How we can really help them
War Games by Linda Polman (Viking, £12.99) Dead Aid by Dambisa Moyo (Penguin, £9.99)
Published 15/05/2010 | 05:00
These two books, published in close succession, attempt to debunk the case for the present pattern of aid to the poorer countries of the world by both the citizens and the governments of the wealthier countries. Linda Polman, a Dutch journalist, attacks humanitarian assistance given to refugees from war; and Dambisa Moyo, a Zambian economist, focuses on the negative effects of longer term development aid.

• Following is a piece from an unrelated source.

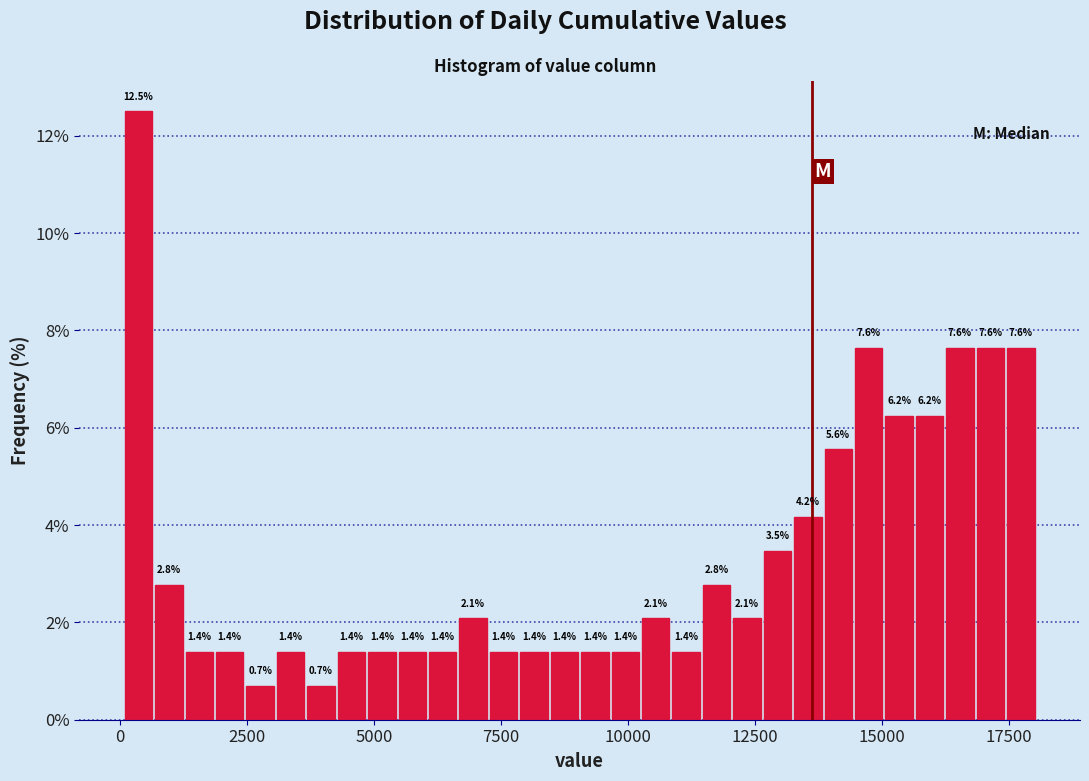

Around what value on the x-axis is the tallest bar? Give the approximate position of its centre, as read against the axis.

500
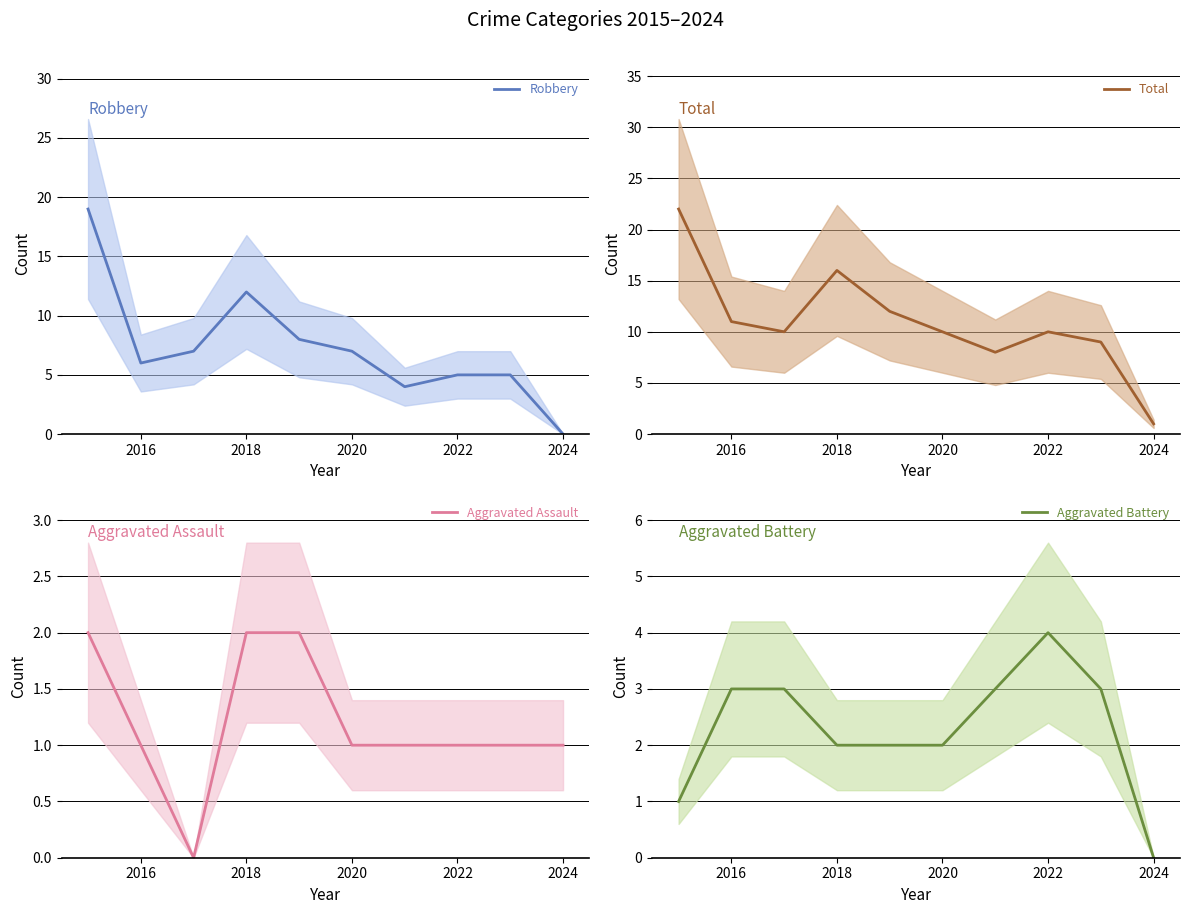

Is it true that Total equals 8 at 2018?

False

Polman's case is that much of the help given to war refugees prolongs the wars from which they are fleeing. She cites the camps set up in the Congo for the Hutu refugees from Rwanda, many of whom had themselves participated in genocide in the country from which they had fled. The camps, she says, were used as a base for regrouping by the Hutu fighters and this prolonged and aggravated the huge war that developed in that part of Africa.
She also claims that the civil war in Nigeria was prolonged by the humanitarian help given in the breakaway state of Biafra. One might also ask if the prolonged Israeli occupation of the West Bank and Gaza has not been unintentionally facilitated by humanitarian assistance.
Polman says that aid agencies are frenetically competing with one another for the funds of a fickle public and prioritise the search for harrowing television images over the careful examination of the longer term effects of what they are doing.
She favours a code of ethics to govern the activities of all organisations that give humanitarian aid in wartime, which seems a reasonable proposal. But she dodges any attempt at the difficult task of outlining what such a code would say.
Dambisa Moyo's concern is with the effects of development aid given to her native continent of Africa. She claims that aid facilitates corruption, encourages self-seeking behaviour, siphons away scarce local talent from more productive activity and removes pressure to reform inefficient government systems. Aid has come to provide 75pc of the revenue of some African governments and this has distorted the local economy in the same way that oil revenues distorted the Dutch economy by artificially enlarging the influence of government in social and economic activity.
She argues in favour of one-off infrastructure projects to help get African goods on to world markets and opposes support for recurrent expenditure on things like health and education. Now that the world economy is changing, and African growth rates are beginning to outstrip those in Europe and North America, the problems that both books address may begin to solve themselves.
Africans may be better able to help themselves, and the "West" may be fully preoccupied with its own problems.
Moyo makes a strong case for opening up Western markets to African exports, and suggests that would be more beneficial than aid, some of which she shows to be doing real harm to Africa's capacity to develop itself.
Both books deserve a reasoned response from aid organisations in Ireland and elsewhere.